Problems to work on >>
a: List the usernames of everyone who posts in the forum thread on ranking players across video games.
b: Condense the forum thread's paragraph beginning "Are you trying to rank the players' skill" into a short list of its main points.
c: Extend the forum thread on weighting player scores across different video games, beginning right after its final sentence.

Trying to develop a complex weighting algorithm

Train

Lifer
Jun 22, 2000
13,587
82
91
www.bing.com
So for the lack of a better example, lets say we are ranking the difficulty of video games.

Say I have 10 games, each of course is different. I am attempting to rank the players, but of course its hard to compare player 1's score in Game A with Player 2's score in game B

So what I need is a way to have a "weight" dynamically configured when the same player plays more than one game. Not all players will play all 10 games, some will only play two, some 3, etc.

Say Player 1 plays games A, B, C. Player 2 plays games B, C, D Player 3 plays games A, C, D

How can I go about ranking these players, or more specifially, ranking the games based on the players scores across different games.
 

Matthias99

Diamond Member
Oct 7, 2003
8,808
0
0
Are you trying to rank the players' skill, or the games' difficulty (or both)? Doing both at once is difficult, since in isolation you can't tell if a player is bad at a particular game because they suck or because the game is very difficult. You would have to take a large sample of players and estimate the game's difficulty based on some sort of average measure of performance, and then you could measure each player against the same average to see how well they played that particular game compared with everyone else.

Also, it's very difficult to provide an absolute rating as to how 'difficult' a video game is (unless you are confining this to a particular genre of games). Someone who finds puzzle games 'easy' might have a great deal of difficulty with a fast-paced FPS (and vice versa).
 

CycloWizard

Lifer
Sep 10, 2001
12,348
1
81
Matthias is right - there's not necessarily any correct or easy way to do this. So, the best you can do is try to come up with an approximation. Here's how I would go about it.

The easiest way to allow comparison between games is to normalize the 'skill' variable that each player has. This just means you take it as a fraction (like a batting average) such that it's always less than 1.

Now, you need to determine the individual's skill in each game. Simplest way: winning percentage (# of wins/# matches played). This will give you a normalized value for his skill in that game. Of course, you could make this more complex by considering score margins and so on, but I think you'll get the point.

Data excerpts

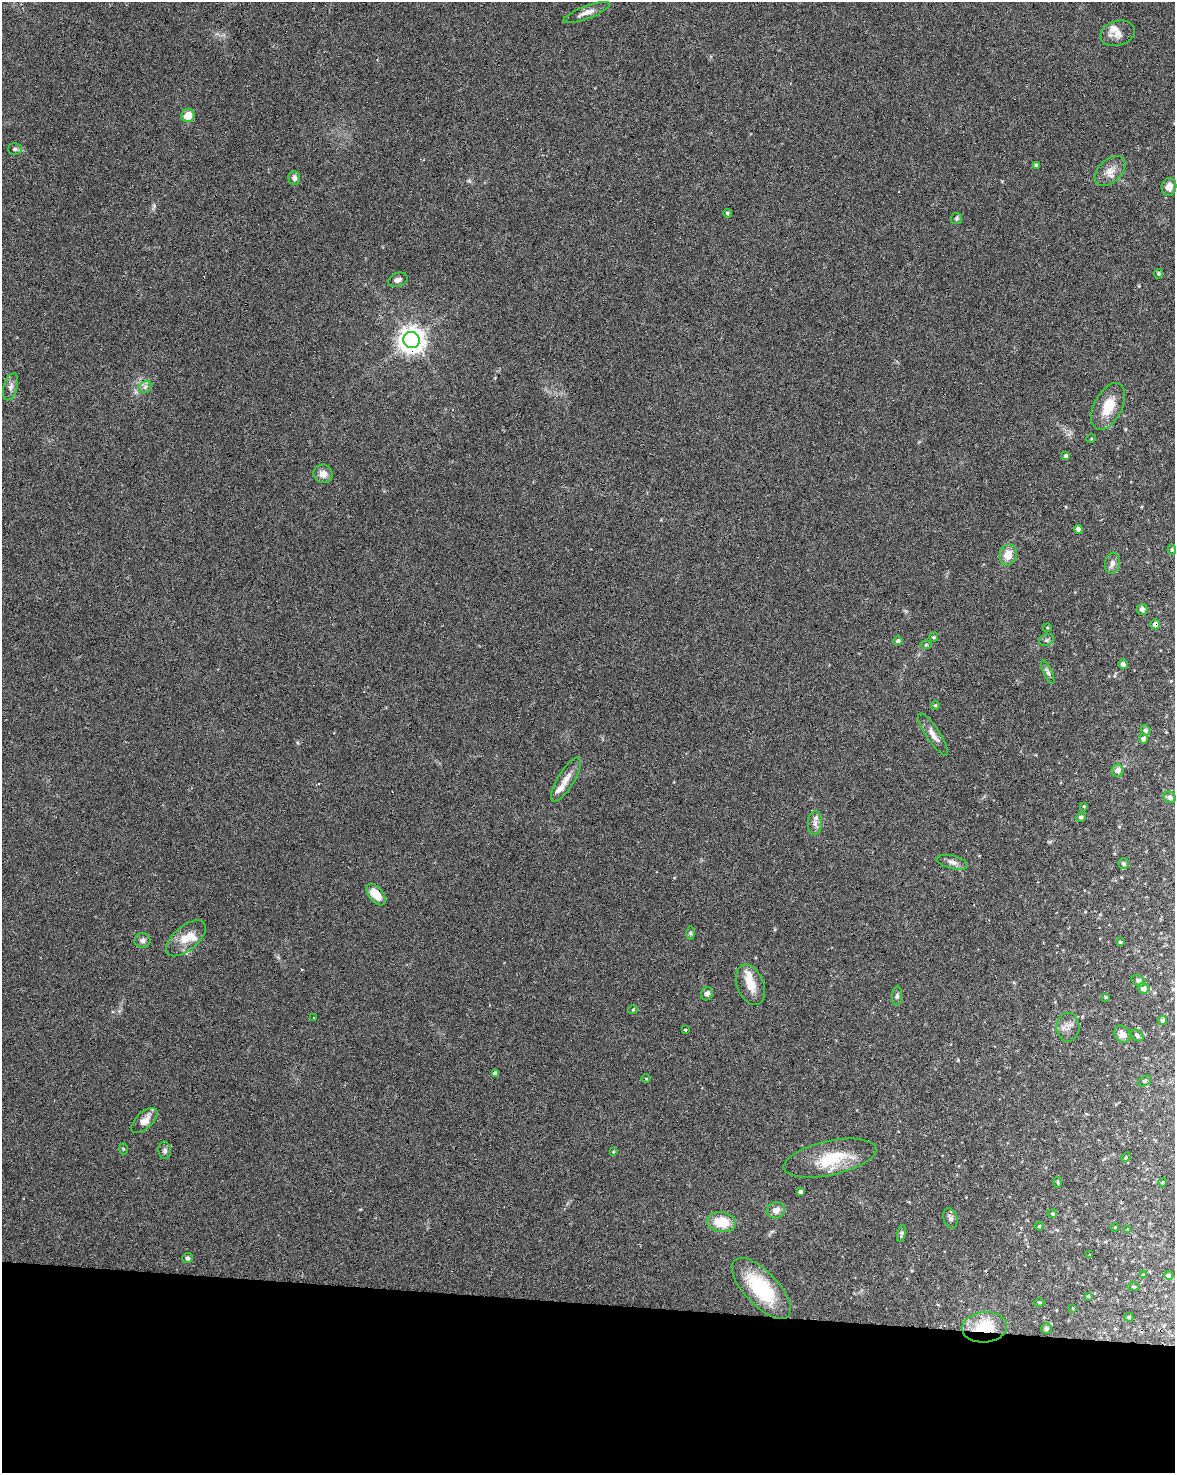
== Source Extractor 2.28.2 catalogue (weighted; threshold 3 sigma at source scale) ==
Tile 10 of 4 x 3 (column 2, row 3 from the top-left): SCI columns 1181-2353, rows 281-1751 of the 4700 x 4920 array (HDU 1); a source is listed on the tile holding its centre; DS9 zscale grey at full resolution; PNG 1177 x 1475 px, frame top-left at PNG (2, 2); each listed source drawn as its Kron ellipse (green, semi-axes under 4 px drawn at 4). Shown black and unused: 12% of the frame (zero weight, under 3 of 6 exposures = <1% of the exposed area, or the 3 px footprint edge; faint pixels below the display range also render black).
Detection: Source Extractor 2.28.2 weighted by HDU 2 'WHT'; one run over the whole footprint, this tile lists its part. Background 0.0445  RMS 0.0036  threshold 0.0148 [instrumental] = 3 sigma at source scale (4.09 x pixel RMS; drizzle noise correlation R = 1.36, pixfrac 0.8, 0.0396/0.0396 arcsec/px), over >= 5 px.
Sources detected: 114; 14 cosmic-ray / hot-pixel residue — neither listed nor drawn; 6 inside a brighter listed object's ellipse — not listed separately; the other 94 listed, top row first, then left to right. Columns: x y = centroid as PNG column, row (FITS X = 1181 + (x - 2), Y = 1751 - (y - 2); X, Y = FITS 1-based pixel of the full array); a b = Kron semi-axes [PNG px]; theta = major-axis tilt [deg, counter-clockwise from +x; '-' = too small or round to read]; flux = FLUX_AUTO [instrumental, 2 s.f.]
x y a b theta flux
587 12 25 6 20 2.5
1118 33 18 12 16 3.1
188 115 7 6 - 4.3
15 149 7 5 1 0.67
1036 165 4 4 - 0.51
1110 171 18 11 43 3.4
294 178 7 6 - 1.2
1169 187 9 7 75 2.3
727 213 4 4 - 0.63
956 218 5 5 - 0.57
1158 274 4 4 - 0.51
398 280 10 6 21 1.3
411 340 8 8 - 340
11 387 14 7 74 1.6
145 387 7 5 46 0.91
1108 406 25 14 63 7.4
1091 439 5 3 - 0.3
1066 456 3 3 - 0.69
323 474 9 9 - 2.6
1078 529 4 4 - 1.4
1172 550 5 4 - 0.52
1008 555 10 8 74 4.3
1112 563 10 7 81 1.6
1142 609 5 5 - 1.4
1155 624 5 5 - 1.6
1047 628 4 3 - 0.26
934 637 5 4 - 0.37
1047 640 7 5 23 0.73
898 641 5 4 - 0.82
926 645 6 4 -1 0.47
1123 664 5 4 - 1
1048 672 13 4 -66 0.9
935 705 4 4 - 0.47
1145 730 5 5 - 0.76
933 735 25 7 -56 2.7
1143 739 4 4 - 1.3
1117 771 6 6 - 1.8
566 780 25 8 59 3.6
1170 797 6 5 - 1.2
1084 806 4 3 - 0.3
1081 817 5 4 - 0.79
815 823 12 7 89 1.6
952 862 16 6 -13 1.7
1123 864 5 5 - 0.76
376 895 12 7 -51 5.6
690 933 7 4 -89 0.5
186 938 24 12 40 5.2
143 941 8 7 - 1.3
1120 942 4 3 - 0.32
1139 981 7 5 -31 0.67
751 985 21 13 -69 5.2
1144 988 5 5 - 1.8
707 994 7 6 - 1.3
897 996 9 5 88 0.87
1106 997 4 3 - 0.35
633 1010 4 4 - 0.36
313 1017 3 3 - 0.8
1162 1020 4 4 - 0.72
1068 1027 14 11 -90 2.2
685 1030 3 2 - 0.54
1122 1034 9 7 -52 2
1137 1035 7 5 -46 0.79
495 1074 4 4 - 1.1
646 1079 5 3 - 0.28
1145 1081 7 4 29 0.52
144 1120 16 8 44 3.1
123 1149 5 3 - 0.33
165 1150 9 6 -87 0.93
613 1152 4 3 - 0.3
1126 1157 5 3 - 0.31
830 1158 47 17 12 13
1058 1182 5 3 - 0.42
1163 1182 4 3 - 0.27
800 1192 4 4 - 0.94
776 1210 9 8 - 2.3
1052 1214 5 4 - 0.38
950 1218 10 7 -73 1.3
721 1222 14 10 -7 8
1039 1226 4 4 - 0.45
1115 1227 4 3 - 0.27
1128 1229 4 3 - 0.31
901 1233 8 4 77 0.71
1090 1255 3 2 - 0.2
188 1258 5 5 - 0.86
1143 1275 4 3 - 0.29
1169 1275 4 4 - 0.73
1133 1287 6 4 -7 0.38
761 1288 39 17 -47 20
1088 1296 4 3 - 0.31
1039 1302 5 3 - 0.34
1073 1308 3 3 - 0.31
1129 1317 4 4 - 0.57
985 1327 22 15 5 12
1046 1328 5 5 - 1
Overlapping masked pixels (flux is a lower limit): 4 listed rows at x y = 411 340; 1155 624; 376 895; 985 1327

Task responses >>
a: Train, Matthias99, CycloWizard

b:
- It is unclear whether the goal is to rank players' skill, games' difficulty, or both.
- Doing both at once is hard, because a poor result alone cannot show whether the player is weak or the game is very difficult.
- A large sample of players is needed to estimate each game's difficulty from an average measure of performance.
- Each player can then be measured against that same average to see how well they played a given game compared with everyone else.

c:
When you want to weight the various games, then, you can simply multiply the winning percentage for a game by its corresponding weight value. For example, if Quake 3 is the toughest game, multiply its score by 10. For Counter-Strike (a less skilled game), multiply the score by 2. Then, add the resulting value for Q3 with that of CS and divide the sum by the sum of all the game multipliers. Only divide by the multipliers corresponding to the games the player competes in.

Example (player record in parentheses):
Player A competes in games a (10-1), b (5-9), c (6-4).
Player B competes in games b (5-2), c (10-0), d (3-8).
Player C competes in games a (3-1), b (4-2), c (1-5), d (8-1).

Now, you need to assign some weighting factors for each game. Arbitrarily, I'll say game a = 3, b = 5, c = 2, d = 4.

Calculating the score of each player is then done as follows:
A = {[10/(10+1)]*3+[5/(5+9)]*5+[6/(6+4)]*2}/(3+5+2)

Generally, the score is calculated as:
player's skill = {[(wins in game a)/(wins + losses in game a)]*(weighting for game a) + [(wins in game b)/(wins + losses in game b)]*(weighting for game b)...+{[(wins in game n)/(wins + losses in game n)]*(weighting for game n)}/(weighting for game a + weighting for game b... + weighting for game n)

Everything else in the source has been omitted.